As the pause on travel has been forcing people to stay home, renovation projects have been popular. 

Due to plants being shut down in the spring and some not even open at full capacity yet, production numbers have been low as consumer demands have skyrocketed.

Chuck Connolly, the owner of Big Change Home Improvement says that the price from even just a few months ago is drastically different, “I have a bill from a job I did in February and the price of lumber was $16.75, now the same stuff is $35.”

Not only has the price gone up but the wait time to receive supplies is backed up. Waiting for products like windows or tiles have wait times of upwards of 17 weeks. “They’re back in production but they are having a really hard time catching up,” says Connolly.

These increased prices have only come to light in the last month after the wood was bought for summer projects and plants were still shut down. “People were building COVID decks and COVID fences. Homeowners were buying up all the wood that was out there.”

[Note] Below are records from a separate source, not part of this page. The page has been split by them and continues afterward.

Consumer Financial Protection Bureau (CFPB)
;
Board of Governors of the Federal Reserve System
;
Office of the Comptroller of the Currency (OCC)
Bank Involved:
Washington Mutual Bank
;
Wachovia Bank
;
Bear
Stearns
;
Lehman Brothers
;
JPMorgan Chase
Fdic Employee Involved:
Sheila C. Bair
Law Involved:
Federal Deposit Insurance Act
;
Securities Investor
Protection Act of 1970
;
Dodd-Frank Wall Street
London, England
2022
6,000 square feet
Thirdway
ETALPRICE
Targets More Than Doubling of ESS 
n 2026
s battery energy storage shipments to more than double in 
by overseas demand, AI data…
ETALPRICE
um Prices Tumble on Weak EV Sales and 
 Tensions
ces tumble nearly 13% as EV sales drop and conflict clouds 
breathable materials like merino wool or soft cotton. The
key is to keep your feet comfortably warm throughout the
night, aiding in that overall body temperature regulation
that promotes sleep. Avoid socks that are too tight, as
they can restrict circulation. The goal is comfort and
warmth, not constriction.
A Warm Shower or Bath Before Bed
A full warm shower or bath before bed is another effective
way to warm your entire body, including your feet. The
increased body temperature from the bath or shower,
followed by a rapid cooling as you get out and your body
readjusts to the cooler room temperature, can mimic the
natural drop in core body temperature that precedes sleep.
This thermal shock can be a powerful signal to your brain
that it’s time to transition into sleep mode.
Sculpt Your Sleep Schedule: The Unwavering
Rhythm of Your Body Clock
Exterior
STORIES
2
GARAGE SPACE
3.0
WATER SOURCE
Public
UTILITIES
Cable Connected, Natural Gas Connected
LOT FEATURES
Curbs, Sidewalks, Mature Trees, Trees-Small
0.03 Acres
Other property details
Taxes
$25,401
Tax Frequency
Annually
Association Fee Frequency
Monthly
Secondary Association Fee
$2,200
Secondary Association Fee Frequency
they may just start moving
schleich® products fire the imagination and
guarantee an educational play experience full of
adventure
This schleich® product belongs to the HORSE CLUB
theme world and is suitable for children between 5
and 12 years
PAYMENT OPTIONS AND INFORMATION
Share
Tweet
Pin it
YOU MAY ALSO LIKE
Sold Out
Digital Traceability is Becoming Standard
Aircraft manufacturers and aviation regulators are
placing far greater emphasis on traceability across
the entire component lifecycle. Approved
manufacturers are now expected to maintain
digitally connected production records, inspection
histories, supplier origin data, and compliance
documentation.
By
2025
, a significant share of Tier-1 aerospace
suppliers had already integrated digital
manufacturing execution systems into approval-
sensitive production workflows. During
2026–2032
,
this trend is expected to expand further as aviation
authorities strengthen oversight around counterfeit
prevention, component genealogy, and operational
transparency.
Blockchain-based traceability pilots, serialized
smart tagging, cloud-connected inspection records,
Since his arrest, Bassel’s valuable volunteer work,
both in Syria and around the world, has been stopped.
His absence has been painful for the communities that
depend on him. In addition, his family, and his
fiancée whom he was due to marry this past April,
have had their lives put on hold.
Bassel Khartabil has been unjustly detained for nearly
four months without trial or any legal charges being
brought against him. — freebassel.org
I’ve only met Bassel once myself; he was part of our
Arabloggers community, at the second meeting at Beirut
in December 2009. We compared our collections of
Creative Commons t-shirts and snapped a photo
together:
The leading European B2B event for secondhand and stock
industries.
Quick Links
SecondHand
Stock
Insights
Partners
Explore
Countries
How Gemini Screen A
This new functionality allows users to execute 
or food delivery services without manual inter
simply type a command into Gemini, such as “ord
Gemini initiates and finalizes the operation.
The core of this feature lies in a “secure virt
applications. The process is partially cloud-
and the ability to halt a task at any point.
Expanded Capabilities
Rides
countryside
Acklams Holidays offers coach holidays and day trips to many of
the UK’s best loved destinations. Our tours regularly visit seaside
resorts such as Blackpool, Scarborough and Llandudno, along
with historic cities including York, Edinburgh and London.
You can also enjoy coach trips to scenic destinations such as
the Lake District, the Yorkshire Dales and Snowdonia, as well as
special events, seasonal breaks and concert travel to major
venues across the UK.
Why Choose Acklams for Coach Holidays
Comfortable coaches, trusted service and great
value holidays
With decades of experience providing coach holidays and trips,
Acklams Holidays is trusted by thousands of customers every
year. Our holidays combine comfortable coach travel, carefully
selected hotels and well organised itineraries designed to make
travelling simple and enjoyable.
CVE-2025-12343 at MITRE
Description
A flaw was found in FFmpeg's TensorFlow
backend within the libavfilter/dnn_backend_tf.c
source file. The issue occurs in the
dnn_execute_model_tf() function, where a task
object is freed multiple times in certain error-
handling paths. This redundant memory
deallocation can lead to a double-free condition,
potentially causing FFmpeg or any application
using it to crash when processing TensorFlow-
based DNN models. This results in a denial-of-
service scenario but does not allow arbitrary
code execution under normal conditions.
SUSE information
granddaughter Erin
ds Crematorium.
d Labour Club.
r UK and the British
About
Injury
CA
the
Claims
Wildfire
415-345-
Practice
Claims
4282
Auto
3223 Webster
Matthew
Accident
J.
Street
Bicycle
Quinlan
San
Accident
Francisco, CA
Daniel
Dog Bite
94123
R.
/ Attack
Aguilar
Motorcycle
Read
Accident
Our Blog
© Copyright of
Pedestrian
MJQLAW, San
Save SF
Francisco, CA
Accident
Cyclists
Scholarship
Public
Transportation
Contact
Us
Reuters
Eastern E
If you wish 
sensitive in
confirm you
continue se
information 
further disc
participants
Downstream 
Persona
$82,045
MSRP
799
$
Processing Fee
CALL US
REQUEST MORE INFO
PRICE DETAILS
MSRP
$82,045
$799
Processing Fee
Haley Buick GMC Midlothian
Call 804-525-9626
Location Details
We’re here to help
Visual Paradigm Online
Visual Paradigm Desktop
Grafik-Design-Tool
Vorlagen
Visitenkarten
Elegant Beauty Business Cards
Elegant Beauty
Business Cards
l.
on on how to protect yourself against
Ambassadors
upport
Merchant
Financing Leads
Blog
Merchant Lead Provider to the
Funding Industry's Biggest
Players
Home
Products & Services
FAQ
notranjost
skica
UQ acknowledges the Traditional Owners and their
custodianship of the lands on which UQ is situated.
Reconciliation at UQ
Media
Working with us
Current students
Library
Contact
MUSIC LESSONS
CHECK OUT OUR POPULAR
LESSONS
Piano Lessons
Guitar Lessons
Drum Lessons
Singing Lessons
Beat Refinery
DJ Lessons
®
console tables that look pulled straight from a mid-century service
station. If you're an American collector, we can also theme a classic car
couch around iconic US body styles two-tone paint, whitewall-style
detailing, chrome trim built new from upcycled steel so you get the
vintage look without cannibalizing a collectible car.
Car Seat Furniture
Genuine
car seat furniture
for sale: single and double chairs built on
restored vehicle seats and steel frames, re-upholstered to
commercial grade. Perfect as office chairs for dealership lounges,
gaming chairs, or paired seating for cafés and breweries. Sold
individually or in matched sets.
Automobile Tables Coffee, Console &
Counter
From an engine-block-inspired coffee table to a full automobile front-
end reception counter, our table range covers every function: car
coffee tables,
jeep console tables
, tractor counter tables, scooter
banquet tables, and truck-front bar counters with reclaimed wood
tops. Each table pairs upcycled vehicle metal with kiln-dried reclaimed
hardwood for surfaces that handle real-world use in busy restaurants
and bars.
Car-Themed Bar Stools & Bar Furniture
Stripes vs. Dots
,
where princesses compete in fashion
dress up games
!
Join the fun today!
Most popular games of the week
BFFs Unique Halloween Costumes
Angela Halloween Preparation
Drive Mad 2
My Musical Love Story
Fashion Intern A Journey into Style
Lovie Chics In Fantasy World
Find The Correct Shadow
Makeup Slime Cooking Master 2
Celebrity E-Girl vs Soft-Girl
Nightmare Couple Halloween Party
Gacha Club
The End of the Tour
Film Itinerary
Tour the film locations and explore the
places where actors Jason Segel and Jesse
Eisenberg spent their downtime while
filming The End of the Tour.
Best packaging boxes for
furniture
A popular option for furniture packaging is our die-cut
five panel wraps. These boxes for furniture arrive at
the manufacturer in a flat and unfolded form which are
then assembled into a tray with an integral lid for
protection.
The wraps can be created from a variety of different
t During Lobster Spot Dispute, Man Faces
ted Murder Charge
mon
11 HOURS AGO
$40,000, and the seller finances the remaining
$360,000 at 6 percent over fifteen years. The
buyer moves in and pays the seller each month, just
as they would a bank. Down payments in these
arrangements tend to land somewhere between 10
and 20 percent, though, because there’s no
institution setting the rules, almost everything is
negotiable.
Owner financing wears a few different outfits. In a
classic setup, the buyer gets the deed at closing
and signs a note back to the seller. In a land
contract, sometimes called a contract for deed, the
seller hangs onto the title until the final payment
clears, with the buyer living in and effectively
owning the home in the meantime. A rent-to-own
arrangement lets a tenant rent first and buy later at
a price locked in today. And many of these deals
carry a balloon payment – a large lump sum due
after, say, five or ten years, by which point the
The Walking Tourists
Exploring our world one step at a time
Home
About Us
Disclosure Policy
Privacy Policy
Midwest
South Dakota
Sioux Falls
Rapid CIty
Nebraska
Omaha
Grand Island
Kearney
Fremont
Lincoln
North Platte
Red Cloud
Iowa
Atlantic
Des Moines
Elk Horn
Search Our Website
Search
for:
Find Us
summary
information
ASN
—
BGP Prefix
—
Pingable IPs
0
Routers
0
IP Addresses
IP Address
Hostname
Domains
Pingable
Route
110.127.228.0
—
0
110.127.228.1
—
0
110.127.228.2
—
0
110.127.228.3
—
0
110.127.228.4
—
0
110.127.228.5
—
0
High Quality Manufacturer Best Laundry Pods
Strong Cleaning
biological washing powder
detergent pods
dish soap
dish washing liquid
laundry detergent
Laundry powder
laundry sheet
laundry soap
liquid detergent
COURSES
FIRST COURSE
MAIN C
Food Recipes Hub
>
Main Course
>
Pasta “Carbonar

Connolly says he quoted prices for customers and then after got word from plants that the price had gone up, “It’s hard going back to people and tell them it’s going to be more. Most are accepting of that and say they understand.”

These higher prices look like they might be here to stay for the foreseeable future, “when places are asking for that kind of money and people are still buying it, that price may stay right where it is,” says Connolly.

With the supply and demand out of order, it looks like the price of building a house for the next few years is going to be $8,000 to $10,000 more expensive.